Impatient with Nancy Pelosi’s temporizing, her unwillingness to drop the impeachment bomb on the now aggressively obstructive Trump?
Whatever your answer, she and the Democrats have a messaging problem: how to sell such a move to the public. They haven’t yet found a way to make accountability and preservation of Congress’ investigative powers seem relevant, much less essential to voters burdened with pocketbook issues and befuddled by Robert Mueller’s exquisitely hedged report on collusion/obstruction.
I’m befuddled too. Mueller pulled too many punches. Still, I would argue that Trump himself has given Pelosi & Company the perfect set-up for a take-down by stonewalling too much, bringing Congress to a near standstill by refusing to honor virtually any subpoena or request for testimony on just about anything.
Trump didn’t even need a threatened court order to be provoked into going hardnosed in his latest public snit.
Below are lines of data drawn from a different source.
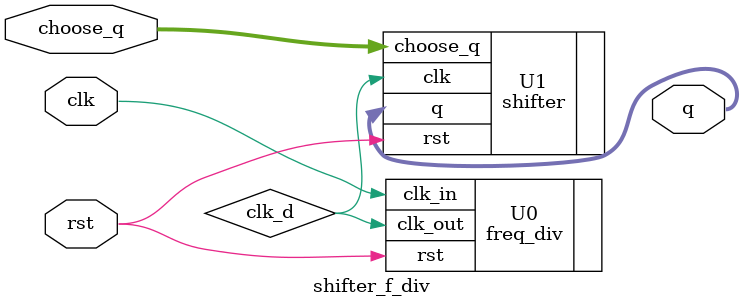
<source format=v>
`timescale 1ns / 1ps


module shifter_f_div(
     clk,
     rst,
     choose_q,
     q
    );
    input  clk;
    input  rst;
    input  [7:0] choose_q;
    output reg [7:0] q;
    
    wire clk_d;
    wire [7:0] q;
    
    freq_div U0 (
        .clk_out(clk_d),
        .clk_in(clk),
        .rst(rst)
        );
    
    shifter U1 (
        .clk(clk_d),
        .rst(rst),
        .q(q),
        .choose_q(choose_q)
        );
        
endmodule

</source>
He just said flat out he wouldn’t do business with the Democrats – the specific issue was infrastructure – as long as they dared to inconvenience him with fair but pointed questions.
“I want to do infrastructure,” he snapped. “But you know what? You can’t do it under these circumstances. So, get these phony investigations over with!”
What we’ve got here is something that has the feel of that old bogey: a government shutdown.
Shutdowns are never good for the economy or anybody’s bottom line. And everybody gets what a shutdown means because it’s a short word with the abruptness of a pistol shot and a whiff of the funereal.
Yes, I know the current situation is different. Congressional paralysis isn’t a formal shutdown. But believe me, the Republicans could find a way to frame the existing impasse in just that way if it served their purposes.
So, what’s wrong with the Democrats giving it a try? Why not send Pelosi and Hoyer, and yes, AOC out to the microphones to remind voters a crippled Congress can’t keep their pocketbooks safe?
Draw a straight line between Trump’s obstructionism and the legion of potential terribles — price hikes at the pump, mortgage rate upticks and ballooning grocery bills.
If there’s no oversight, there’s no keeping the profiteers in check, no staving off Flint-style crises right in your own neighborhood, no propping up bridges down to their last rusting rivet and just a tremor away from collapsing onto crumbling freeways below.
A Republican strategist, faced with Pelosi’s challenge, might urge slow-walking certain voter-friendly bills through committee simply to make the point that a stymied Congress is no good for the public good. I wouldn’t urge such cynicism on a Democratic lawmaker, but you get my point.
This is the time for some imaginative message-making. Trump, the Maleficent, has provided Democrats the grist.
Think government shutdown, gridlocked cities, stifled innovation. It’s enough to make this generation’s Howard Beal fling open the window and howl, Impeachment!